*** Reading passage
The Conference Board reported its Leading Economic Index (LEI) fell 4.4 percent to 98.8 in April. That decline follows a 7.4 percent decrease in March, the largest monthly decline in the 60-year history of the index.

The Coincident Economic Index (CEI), a separate measure of current conditions, retreated 8.9 percent to 96.6 in April.

“The sharp declines in the LEI and CEI suggest that the U.S economy is now in recession territory,” said Ataman Ozyildirim, senior director of economic research at the Conference Board. “Business conditions may recover for some sectors and industries over the next few months. But the breadth and depth of the decline in the LEI suggest that an imminent reopening of some sectors does not imply a fast rebound for the economy at large.”

The LEI decreased 11.3 percent over the past six months after edging down two-tenths of a percent during the six-month span before that. Weaknesses among the indicators in the index have grown more widespread.

Gross domestic product, the broad measure of goods and services produced in the country, fell at an annual rate of 4.8 percent during the first quarter.

For April, six of 10 indicators of the LEI reclined, including average weekly manufacturing hours, building permits, consumer expectations and leading credit and new orders indexes. An increase in average weekly initial claims for unemployment insurance also pulled down the index. Four indicators advanced: interest rate spread, new orders for both capital and consumer goods and stock prices.

The CEI declined 9.6 percent over the past six months.
******
*** Listed records
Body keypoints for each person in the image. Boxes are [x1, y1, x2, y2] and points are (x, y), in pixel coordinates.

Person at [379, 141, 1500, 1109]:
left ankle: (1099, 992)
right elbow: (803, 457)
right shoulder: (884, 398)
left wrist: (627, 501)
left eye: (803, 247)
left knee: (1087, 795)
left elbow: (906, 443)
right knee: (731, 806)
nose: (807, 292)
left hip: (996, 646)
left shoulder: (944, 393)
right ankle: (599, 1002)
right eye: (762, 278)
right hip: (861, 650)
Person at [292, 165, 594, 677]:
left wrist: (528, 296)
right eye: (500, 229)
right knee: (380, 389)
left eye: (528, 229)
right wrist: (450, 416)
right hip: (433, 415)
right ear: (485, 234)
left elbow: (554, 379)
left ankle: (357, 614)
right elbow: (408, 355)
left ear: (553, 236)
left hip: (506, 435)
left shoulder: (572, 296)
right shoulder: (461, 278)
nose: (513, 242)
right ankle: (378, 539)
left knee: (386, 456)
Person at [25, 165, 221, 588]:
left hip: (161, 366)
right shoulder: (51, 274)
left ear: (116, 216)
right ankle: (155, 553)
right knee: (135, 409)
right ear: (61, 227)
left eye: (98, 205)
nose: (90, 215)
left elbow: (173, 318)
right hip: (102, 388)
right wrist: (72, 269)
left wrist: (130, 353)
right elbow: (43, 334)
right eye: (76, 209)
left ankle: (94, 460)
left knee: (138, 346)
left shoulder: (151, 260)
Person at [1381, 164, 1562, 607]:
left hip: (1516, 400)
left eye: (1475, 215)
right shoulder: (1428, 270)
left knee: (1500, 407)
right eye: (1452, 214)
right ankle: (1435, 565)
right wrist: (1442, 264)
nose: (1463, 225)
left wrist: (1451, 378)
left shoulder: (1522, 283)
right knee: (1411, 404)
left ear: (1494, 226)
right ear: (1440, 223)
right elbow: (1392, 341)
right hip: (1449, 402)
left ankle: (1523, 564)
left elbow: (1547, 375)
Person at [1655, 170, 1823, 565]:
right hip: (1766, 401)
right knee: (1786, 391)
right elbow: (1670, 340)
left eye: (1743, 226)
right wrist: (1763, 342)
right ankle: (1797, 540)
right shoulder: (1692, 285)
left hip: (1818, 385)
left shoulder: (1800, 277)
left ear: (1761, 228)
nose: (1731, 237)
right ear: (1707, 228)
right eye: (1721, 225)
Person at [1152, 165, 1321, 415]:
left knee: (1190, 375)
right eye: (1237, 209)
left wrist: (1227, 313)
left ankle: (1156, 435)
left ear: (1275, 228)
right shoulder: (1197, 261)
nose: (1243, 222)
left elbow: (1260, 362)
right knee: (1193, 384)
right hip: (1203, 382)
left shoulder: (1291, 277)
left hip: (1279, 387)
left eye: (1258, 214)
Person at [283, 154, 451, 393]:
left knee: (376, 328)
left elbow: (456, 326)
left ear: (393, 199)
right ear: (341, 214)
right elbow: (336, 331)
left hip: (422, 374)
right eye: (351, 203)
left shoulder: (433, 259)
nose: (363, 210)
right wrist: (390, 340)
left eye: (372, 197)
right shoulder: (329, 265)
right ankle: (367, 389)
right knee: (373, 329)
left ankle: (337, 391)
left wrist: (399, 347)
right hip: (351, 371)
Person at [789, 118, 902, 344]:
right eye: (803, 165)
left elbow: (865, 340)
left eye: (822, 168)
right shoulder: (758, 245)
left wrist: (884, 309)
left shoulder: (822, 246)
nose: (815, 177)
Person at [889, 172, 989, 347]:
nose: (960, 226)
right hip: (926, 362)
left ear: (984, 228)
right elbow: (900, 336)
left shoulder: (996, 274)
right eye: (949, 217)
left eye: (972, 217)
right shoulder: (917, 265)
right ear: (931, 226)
******
*** Listed records
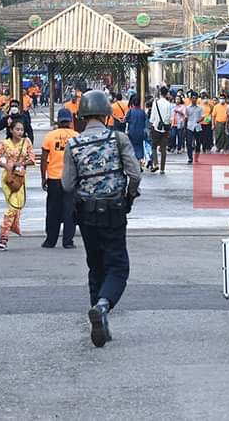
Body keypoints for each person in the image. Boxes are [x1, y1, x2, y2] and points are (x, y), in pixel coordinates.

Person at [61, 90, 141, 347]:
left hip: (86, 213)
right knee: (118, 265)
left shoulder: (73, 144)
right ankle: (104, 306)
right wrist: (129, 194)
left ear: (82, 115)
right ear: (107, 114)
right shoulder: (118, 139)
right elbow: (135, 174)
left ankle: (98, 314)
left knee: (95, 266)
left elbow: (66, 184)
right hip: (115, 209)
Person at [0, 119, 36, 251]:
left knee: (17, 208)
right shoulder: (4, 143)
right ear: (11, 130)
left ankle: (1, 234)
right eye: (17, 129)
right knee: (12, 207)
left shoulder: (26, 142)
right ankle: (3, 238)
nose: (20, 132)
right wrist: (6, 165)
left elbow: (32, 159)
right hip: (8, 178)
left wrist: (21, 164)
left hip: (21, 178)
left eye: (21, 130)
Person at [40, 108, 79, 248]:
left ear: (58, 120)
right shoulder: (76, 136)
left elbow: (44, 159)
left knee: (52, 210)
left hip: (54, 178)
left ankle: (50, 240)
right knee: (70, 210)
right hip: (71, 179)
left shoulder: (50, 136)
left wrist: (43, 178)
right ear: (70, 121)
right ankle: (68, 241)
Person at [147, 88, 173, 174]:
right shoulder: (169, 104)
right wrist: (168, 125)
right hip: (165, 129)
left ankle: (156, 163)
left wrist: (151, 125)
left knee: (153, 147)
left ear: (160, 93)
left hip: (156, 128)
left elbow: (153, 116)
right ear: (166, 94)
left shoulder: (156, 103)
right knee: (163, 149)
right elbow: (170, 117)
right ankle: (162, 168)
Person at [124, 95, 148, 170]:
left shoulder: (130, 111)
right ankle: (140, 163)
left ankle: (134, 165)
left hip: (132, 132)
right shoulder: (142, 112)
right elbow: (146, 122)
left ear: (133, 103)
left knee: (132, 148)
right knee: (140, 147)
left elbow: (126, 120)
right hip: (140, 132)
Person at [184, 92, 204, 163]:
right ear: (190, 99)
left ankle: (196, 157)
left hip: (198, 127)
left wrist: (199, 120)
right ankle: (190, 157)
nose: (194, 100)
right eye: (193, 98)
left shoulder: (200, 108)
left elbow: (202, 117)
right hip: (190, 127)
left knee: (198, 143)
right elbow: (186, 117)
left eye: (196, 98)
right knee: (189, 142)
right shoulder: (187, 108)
******
▶ [Work request]
Reproduce the passage in the Leading Economic Index report from "The LEI decreased" to "and stock prices.". Rely only on the text about the Leading Economic Index, not on the data.

▶ [The answer]
The LEI decreased 11.3 percent over the past six months after edging down two-tenths of a percent during the six-month span before that. Weaknesses among the indicators in the index have grown more widespread.

Gross domestic product, the broad measure of goods and services produced in the country, fell at an annual rate of 4.8 percent during the first quarter.

For April, six of 10 indicators of the LEI reclined, including average weekly manufacturing hours, building permits, consumer expectations and leading credit and new orders indexes. An increase in average weekly initial claims for unemployment insurance also pulled down the index. Four indicators advanced: interest rate spread, new orders for both capital and consumer goods and stock prices.